Nokia's first tablet for nearly four years appears, on paper, to be a promising device. After all, it packs some cracking specifications and a surprisingly affordable price given that it is a 4G tablet. Should businesses therefore consider it or is it a no-go for them?
Since Microsoft is promoting Surface 2 as a tablet for businesses, having sold more than 11,000 to US airline Delta, I reckon that Nokia will be doing the same, following its parent company's lead.
Like the Surface 2, the Lumia 2520 comes with a quad-core processor (Qualcomm rather than Nvidia) and the second iteration of Windows RT (oddly called Windows RT 8.1).
The combination is likely to procure a much, much better overall experience to the end user compared to the previous generation.
A triple whammy of generation change, increase in processor speed and core count could translate in a performance increase bigger than 100%.
Add in 4G, a full HD display, ample internal storage, a huge 8,000mAh battery, decent cameras and connectivity options and you have all the ingredients for a reasonably successful tablet.
Nokia also added a nifty keyboard accessory that includes a fully functional keypad and a gesture trackpad, both of which will be welcomed by touch-type users keen to replicate a laptop set-up.

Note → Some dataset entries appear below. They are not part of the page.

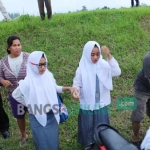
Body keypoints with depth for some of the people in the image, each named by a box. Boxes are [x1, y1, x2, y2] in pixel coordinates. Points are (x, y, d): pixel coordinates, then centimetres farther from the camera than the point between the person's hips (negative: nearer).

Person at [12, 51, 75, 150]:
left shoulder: (48, 75, -9)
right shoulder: (28, 82, -21)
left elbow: (55, 88, 9)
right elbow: (15, 95, -6)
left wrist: (67, 88, -6)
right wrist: (29, 105, -4)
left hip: (52, 116, 4)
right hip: (38, 118, -4)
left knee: (54, 140, 21)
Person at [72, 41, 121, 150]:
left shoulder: (104, 65, -10)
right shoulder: (82, 68, -13)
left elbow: (117, 72, -24)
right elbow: (77, 83, -5)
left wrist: (109, 56, -32)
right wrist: (76, 90, -29)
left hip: (101, 104, 2)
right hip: (87, 105, -1)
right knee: (88, 127, 16)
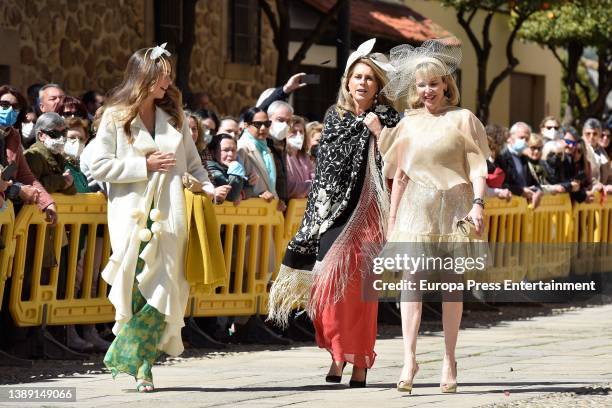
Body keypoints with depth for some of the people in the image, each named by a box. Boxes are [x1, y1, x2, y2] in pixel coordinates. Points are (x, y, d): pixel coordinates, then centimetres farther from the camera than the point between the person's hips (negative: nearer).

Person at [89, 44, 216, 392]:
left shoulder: (175, 117, 15)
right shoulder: (115, 117, 3)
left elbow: (193, 164, 18)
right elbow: (100, 166, -3)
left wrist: (209, 188, 0)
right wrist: (145, 165, -8)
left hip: (168, 215, 3)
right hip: (132, 213, -3)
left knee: (163, 288, -6)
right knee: (137, 287, -4)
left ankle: (136, 361, 0)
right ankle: (143, 363, 6)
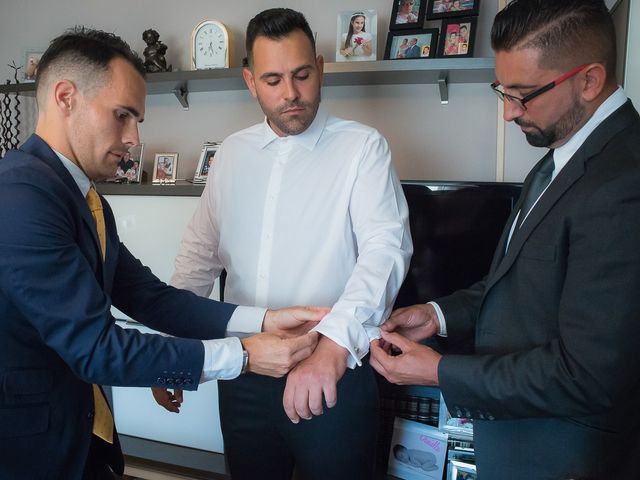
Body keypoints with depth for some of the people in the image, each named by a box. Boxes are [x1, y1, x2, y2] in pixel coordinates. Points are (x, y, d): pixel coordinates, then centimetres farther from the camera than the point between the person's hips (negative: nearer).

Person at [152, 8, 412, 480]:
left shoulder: (363, 147, -7)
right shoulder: (233, 152, 7)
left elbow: (386, 247, -20)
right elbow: (200, 253, 11)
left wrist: (333, 343, -33)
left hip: (334, 373, -4)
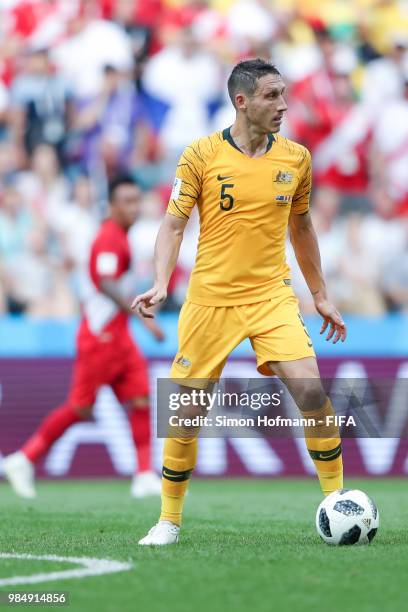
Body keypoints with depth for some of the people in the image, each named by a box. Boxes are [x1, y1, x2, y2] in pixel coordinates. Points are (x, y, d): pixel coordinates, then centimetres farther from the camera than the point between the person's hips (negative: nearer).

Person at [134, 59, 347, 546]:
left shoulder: (296, 158, 4)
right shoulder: (201, 154, -5)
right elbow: (173, 225, -3)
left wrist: (320, 296, 20)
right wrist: (160, 284, -18)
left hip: (272, 296, 1)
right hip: (210, 300, -1)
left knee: (311, 391, -17)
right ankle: (169, 520, 18)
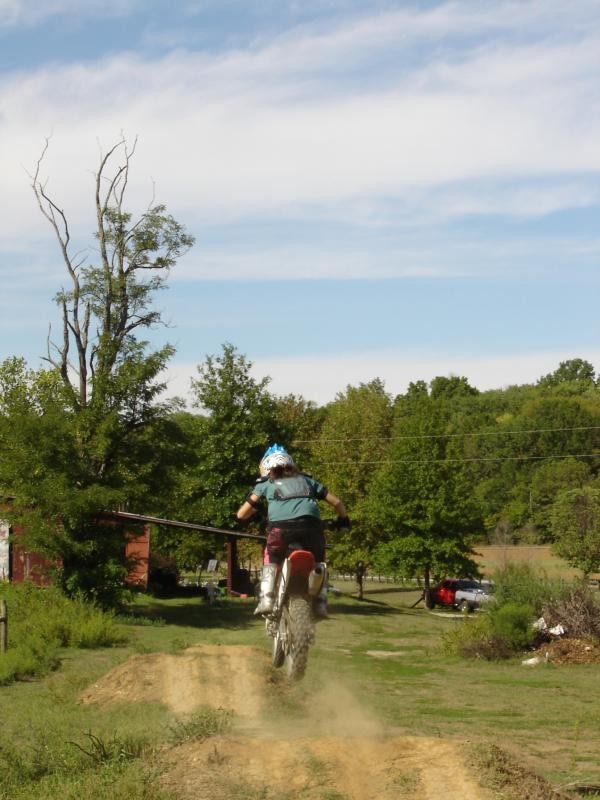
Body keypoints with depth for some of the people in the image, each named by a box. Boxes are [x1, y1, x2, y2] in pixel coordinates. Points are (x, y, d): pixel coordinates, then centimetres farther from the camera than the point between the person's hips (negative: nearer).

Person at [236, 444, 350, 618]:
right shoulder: (307, 480, 33)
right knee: (318, 563, 28)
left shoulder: (266, 483, 28)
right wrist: (343, 520, 52)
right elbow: (337, 503, 33)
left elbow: (241, 514, 26)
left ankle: (266, 599, 10)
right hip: (310, 525, 1)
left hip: (279, 526, -1)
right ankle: (320, 603, 13)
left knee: (272, 559, 27)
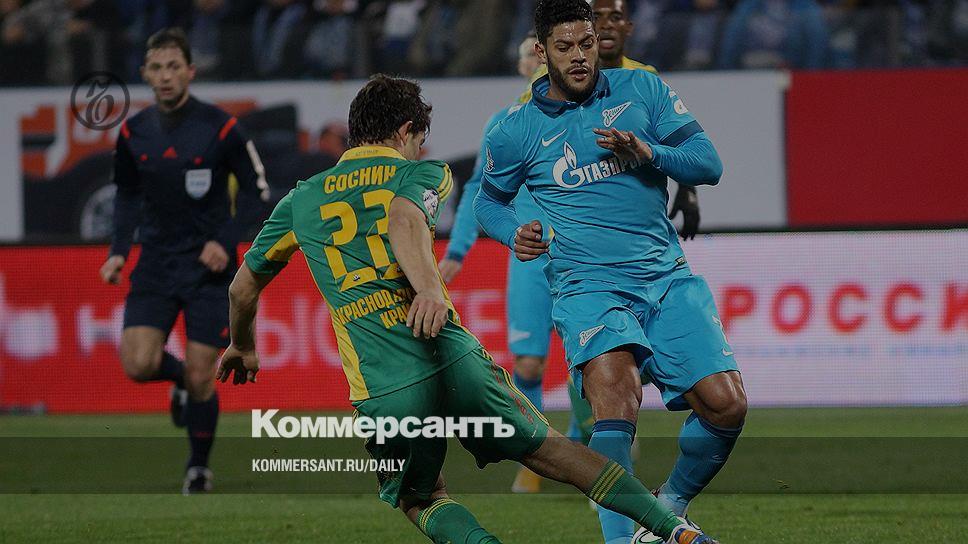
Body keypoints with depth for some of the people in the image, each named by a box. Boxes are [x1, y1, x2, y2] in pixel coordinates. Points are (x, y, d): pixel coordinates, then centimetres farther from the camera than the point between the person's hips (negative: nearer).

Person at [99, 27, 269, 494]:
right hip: (155, 264, 3)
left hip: (208, 267, -3)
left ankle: (199, 467, 21)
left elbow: (256, 189, -2)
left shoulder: (220, 128, -11)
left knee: (200, 377, -3)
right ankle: (181, 380, 23)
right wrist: (118, 251, 3)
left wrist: (227, 241, -15)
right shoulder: (133, 132, 1)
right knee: (138, 364, -13)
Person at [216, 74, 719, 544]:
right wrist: (431, 290, -28)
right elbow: (404, 219, -14)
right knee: (548, 449, 15)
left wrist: (242, 347, 48)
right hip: (454, 356, -1)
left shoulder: (300, 200, 20)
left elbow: (243, 288, 30)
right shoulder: (421, 174, 12)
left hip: (384, 391, 1)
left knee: (420, 500, 22)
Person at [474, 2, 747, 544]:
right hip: (588, 284, -2)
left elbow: (709, 164, 4)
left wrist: (648, 151, -15)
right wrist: (515, 233, 1)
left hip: (667, 276, 2)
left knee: (726, 405, -10)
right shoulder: (517, 132, 7)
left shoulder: (642, 89, 8)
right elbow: (489, 200, 24)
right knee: (616, 395, -30)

The Power Keyboard has a 4,000mAh battery that Nokia claims can add five extra hours of battery life (extending it to 15 hours). Also worth mentioning are the two USB ports (presumably the 3.0 type) that can also charge tethered gadgets.
It's all about the software
But things go pear shape when looking at the software; not that Office 2013 RT or Nokia Here Maps are to be blamed.
Both of them are superb applications on their own; Microsoft went the extra mile by bundling Outlook, essentially giving away the equivalent of its Office Home and Business, a product worth £220 on its own (it's worth noting that Microsoft quietly renamed Office Home & Student 2013 RT to Office 2013 RT).
You still can't use it for commercial purposes unless you have a commercial license for Office 2013 but enforcing that strategy will prove to be very convoluted and the rise of BYOD means that Microsoft could be missing out on a potentially lucrative market (and prospective business customers).
As for Nokia HERE Maps, it could soon turn out to be one of the most useful apps for the roving business person, keen to rush to the next meeting with or without 4G coverage.
Sadly though, if you want to add more applications, you're limited to the built-in App Store with significantly less business-oriented apps compared to iOS or Android. Interestingly enough, enterprise-focused Lync is there but no other heavyweights like Visio, Access, Project or Sharepoint.
Is Windows RT business-ready?
I started this article thinking that Windows RT didn't have a place in a business environment. In Microsoft's defence, the operating system was never meant to be used in a professional environment or pitched as a business-friendly platform. The fact that it sits somewhere between the regimented, tightly-controlled Windows Phone 8 and the more liberal Windows 8 doesn't help.
The tablet will cost $499 (around £308, or AU$513) in the US with the keyboard adding $149 (around £92, or AU$57) to that. So you're looking at a combined outlay of US$648 (AU$667), which should translate into a RRP of £500 in the UK (£400 for the tablet and £100 for the peripheral).
As for the recent crop of tablets that come with bundled Office 2013 (Dell Venue 8 Pro, Lenovo Miix 2), the Lumia 2520 doesn't come with a microHDMI port which makes it more difficult to connect to an external display.
Ultimately it depends on the expectations of the organisation and my hunch is that employees will probably get the most out of the Lumia 2520 tablet as it is a device that, in theory, combines good enough business tools and great consumer features with 4G being the killer app.